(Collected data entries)
^^^^^^^^^^^^^^^^

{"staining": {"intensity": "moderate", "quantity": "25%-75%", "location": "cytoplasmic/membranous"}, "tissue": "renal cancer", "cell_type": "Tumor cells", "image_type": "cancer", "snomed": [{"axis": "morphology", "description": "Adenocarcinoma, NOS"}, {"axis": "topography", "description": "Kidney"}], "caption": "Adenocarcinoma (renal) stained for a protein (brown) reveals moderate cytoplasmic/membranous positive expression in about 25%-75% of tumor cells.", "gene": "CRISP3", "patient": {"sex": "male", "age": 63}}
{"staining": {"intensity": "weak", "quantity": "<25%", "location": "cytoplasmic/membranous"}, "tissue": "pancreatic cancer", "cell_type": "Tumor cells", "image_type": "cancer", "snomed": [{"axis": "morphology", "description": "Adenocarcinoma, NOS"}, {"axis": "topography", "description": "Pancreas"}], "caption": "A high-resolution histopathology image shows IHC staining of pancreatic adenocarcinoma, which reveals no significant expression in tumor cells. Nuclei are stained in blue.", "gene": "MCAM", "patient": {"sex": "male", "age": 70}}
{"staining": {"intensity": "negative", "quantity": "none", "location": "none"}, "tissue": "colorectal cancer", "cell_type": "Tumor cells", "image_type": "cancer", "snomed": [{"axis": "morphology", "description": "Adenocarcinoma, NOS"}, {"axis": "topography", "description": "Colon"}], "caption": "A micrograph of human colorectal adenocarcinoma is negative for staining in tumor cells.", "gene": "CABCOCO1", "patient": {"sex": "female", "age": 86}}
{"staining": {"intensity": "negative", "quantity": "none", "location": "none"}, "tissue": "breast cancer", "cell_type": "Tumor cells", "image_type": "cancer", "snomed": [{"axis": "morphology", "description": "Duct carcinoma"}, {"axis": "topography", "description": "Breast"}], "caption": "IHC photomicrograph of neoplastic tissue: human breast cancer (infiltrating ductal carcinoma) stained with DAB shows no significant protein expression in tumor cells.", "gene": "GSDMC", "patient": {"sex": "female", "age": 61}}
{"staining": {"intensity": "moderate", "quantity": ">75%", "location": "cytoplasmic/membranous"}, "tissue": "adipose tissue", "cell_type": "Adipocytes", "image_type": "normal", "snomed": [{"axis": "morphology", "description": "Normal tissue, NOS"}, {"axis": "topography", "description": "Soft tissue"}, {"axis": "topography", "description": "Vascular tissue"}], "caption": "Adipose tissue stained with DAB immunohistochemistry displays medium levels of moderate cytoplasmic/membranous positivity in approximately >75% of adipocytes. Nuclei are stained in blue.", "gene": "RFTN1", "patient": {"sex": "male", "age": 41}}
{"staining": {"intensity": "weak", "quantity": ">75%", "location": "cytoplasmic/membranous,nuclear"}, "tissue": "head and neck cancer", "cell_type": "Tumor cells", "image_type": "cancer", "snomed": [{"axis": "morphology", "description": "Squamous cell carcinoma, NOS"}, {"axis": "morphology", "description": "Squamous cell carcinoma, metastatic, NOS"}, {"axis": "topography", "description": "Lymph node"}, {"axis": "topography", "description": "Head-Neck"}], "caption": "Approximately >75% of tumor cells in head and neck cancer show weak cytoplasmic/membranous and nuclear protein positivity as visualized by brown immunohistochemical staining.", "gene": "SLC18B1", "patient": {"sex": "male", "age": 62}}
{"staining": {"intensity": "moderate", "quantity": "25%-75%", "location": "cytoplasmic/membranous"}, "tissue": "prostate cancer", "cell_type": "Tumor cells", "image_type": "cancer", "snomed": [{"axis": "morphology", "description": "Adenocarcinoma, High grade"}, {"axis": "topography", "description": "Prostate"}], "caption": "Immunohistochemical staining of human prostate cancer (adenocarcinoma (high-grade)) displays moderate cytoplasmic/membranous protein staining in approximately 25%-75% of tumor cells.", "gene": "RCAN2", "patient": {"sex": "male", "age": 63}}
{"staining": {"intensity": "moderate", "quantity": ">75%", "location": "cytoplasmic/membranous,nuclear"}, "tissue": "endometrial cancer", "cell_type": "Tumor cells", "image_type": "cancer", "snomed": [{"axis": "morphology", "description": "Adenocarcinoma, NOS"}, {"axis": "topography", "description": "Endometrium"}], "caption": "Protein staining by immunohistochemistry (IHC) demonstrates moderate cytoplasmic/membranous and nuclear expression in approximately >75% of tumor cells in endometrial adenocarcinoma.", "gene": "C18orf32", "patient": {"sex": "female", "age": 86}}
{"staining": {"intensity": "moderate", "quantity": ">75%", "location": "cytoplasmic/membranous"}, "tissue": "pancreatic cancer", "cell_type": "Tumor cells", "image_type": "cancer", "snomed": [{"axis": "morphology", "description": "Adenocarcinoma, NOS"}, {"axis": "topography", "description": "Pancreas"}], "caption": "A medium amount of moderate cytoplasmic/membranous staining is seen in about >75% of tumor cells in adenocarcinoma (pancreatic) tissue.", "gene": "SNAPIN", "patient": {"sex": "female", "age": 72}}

^^^^^^^^^^^^^^^^

Exercise instructions:
The records above must be restated. Preserve every word.

Result of this task:
{"staining": {"intensity": "moderate", "quantity": "25%-75%", "location": "cytoplasmic/membranous"}, "tissue": "renal cancer", "cell_type": "Tumor cells", "image_type": "cancer", "snomed": [{"axis": "morphology", "description": "Adenocarcinoma, NOS"}, {"axis": "topography", "description": "Kidney"}], "caption": "Adenocarcinoma (renal) stained for a protein (brown) reveals moderate cytoplasmic/membranous positive expression in about 25%-75% of tumor cells.", "gene": "CRISP3", "patient": {"sex": "male", "age": 63}}
{"staining": {"intensity": "weak", "quantity": "<25%", "location": "cytoplasmic/membranous"}, "tissue": "pancreatic cancer", "cell_type": "Tumor cells", "image_type": "cancer", "snomed": [{"axis": "morphology", "description": "Adenocarcinoma, NOS"}, {"axis": "topography", "description": "Pancreas"}], "caption": "A high-resolution histopathology image shows IHC staining of pancreatic adenocarcinoma, which reveals no significant expression in tumor cells. Nuclei are stained in blue.", "gene": "MCAM", "patient": {"sex": "male", "age": 70}}
{"staining": {"intensity": "negative", "quantity": "none", "location": "none"}, "tissue": "colorectal cancer", "cell_type": "Tumor cells", "image_type": "cancer", "snomed": [{"axis": "morphology", "description": "Adenocarcinoma, NOS"}, {"axis": "topography", "description": "Colon"}], "caption": "A micrograph of human colorectal adenocarcinoma is negative for staining in tumor cells.", "gene": "CABCOCO1", "patient": {"sex": "female", "age": 86}}
{"staining": {"intensity": "negative", "quantity": "none", "location": "none"}, "tissue": "breast cancer", "cell_type": "Tumor cells", "image_type": "cancer", "snomed": [{"axis": "morphology", "description": "Duct carcinoma"}, {"axis": "topography", "description": "Breast"}], "caption": "IHC photomicrograph of neoplastic tissue: human breast cancer (infiltrating ductal carcinoma) stained with DAB shows no significant protein expression in tumor cells.", "gene": "GSDMC", "patient": {"sex": "female", "age": 61}}
{"staining": {"intensity": "moderate", "quantity": ">75%", "location": "cytoplasmic/membranous"}, "tissue": "adipose tissue", "cell_type": "Adipocytes", "image_type": "normal", "snomed": [{"axis": "morphology", "description": "Normal tissue, NOS"}, {"axis": "topography", "description": "Soft tissue"}, {"axis": "topography", "description": "Vascular tissue"}], "caption": "Adipose tissue stained with DAB immunohistochemistry displays medium levels of moderate cytoplasmic/membranous positivity in approximately >75% of adipocytes. Nuclei are stained in blue.", "gene": "RFTN1", "patient": {"sex": "male", "age": 41}}
{"staining": {"intensity": "weak", "quantity": ">75%", "location": "cytoplasmic/membranous,nuclear"}, "tissue": "head and neck cancer", "cell_type": "Tumor cells", "image_type": "cancer", "snomed": [{"axis": "morphology", "description": "Squamous cell carcinoma, NOS"}, {"axis": "morphology", "description": "Squamous cell carcinoma, metastatic, NOS"}, {"axis": "topography", "description": "Lymph node"}, {"axis": "topography", "description": "Head-Neck"}], "caption": "Approximately >75% of tumor cells in head and neck cancer show weak cytoplasmic/membranous and nuclear protein positivity as visualized by brown immunohistochemical staining.", "gene": "SLC18B1", "patient": {"sex": "male", "age": 62}}
{"staining": {"intensity": "moderate", "quantity": "25%-75%", "location": "cytoplasmic/membranous"}, "tissue": "prostate cancer", "cell_type": "Tumor cells", "image_type": "cancer", "snomed": [{"axis": "morphology", "description": "Adenocarcinoma, High grade"}, {"axis": "topography", "description": "Prostate"}], "caption": "Immunohistochemical staining of human prostate cancer (adenocarcinoma (high-grade)) displays moderate cytoplasmic/membranous protein staining in approximately 25%-75% of tumor cells.", "gene": "RCAN2", "patient": {"sex": "male", "age": 63}}
{"staining": {"intensity": "moderate", "quantity": ">75%", "location": "cytoplasmic/membranous,nuclear"}, "tissue": "endometrial cancer", "cell_type": "Tumor cells", "image_type": "cancer", "snomed": [{"axis": "morphology", "description": "Adenocarcinoma, NOS"}, {"axis": "topography", "description": "Endometrium"}], "caption": "Protein staining by immunohistochemistry (IHC) demonstrates moderate cytoplasmic/membranous and nuclear expression in approximately >75% of tumor cells in endometrial adenocarcinoma.", "gene": "C18orf32", "patient": {"sex": "female", "age": 86}}
{"staining": {"intensity": "moderate", "quantity": ">75%", "location": "cytoplasmic/membranous"}, "tissue": "pancreatic cancer", "cell_type": "Tumor cells", "image_type": "cancer", "snomed": [{"axis": "morphology", "description": "Adenocarcinoma, NOS"}, {"axis": "topography", "description": "Pancreas"}], "caption": "A medium amount of moderate cytoplasmic/membranous staining is seen in about >75% of tumor cells in adenocarcinoma (pancreatic) tissue.", "gene": "SNAPIN", "patient": {"sex": "female", "age": 72}}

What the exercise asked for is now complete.